§ Supplied records
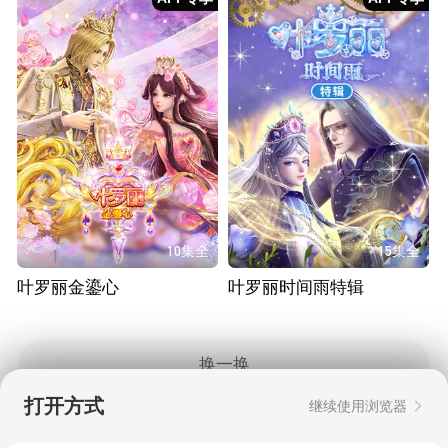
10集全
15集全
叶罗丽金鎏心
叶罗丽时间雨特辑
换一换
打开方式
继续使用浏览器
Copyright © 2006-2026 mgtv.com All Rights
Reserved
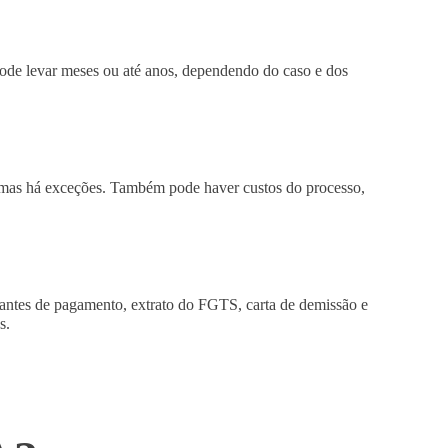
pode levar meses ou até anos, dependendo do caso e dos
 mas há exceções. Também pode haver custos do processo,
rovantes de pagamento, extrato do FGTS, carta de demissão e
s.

* * *

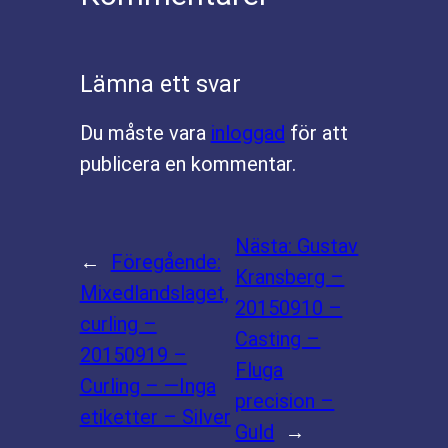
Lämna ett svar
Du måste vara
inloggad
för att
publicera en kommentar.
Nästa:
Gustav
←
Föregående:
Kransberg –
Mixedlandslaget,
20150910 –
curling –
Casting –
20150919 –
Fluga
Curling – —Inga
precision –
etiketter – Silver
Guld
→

§ Task prompt
List every line in the data above that contains the string "pode", reproducing each such line in full.

§ Response for this exercise
pode levar meses ou até anos, dependendo do caso e dos
 mas há exceções. Também pode haver custos do processo,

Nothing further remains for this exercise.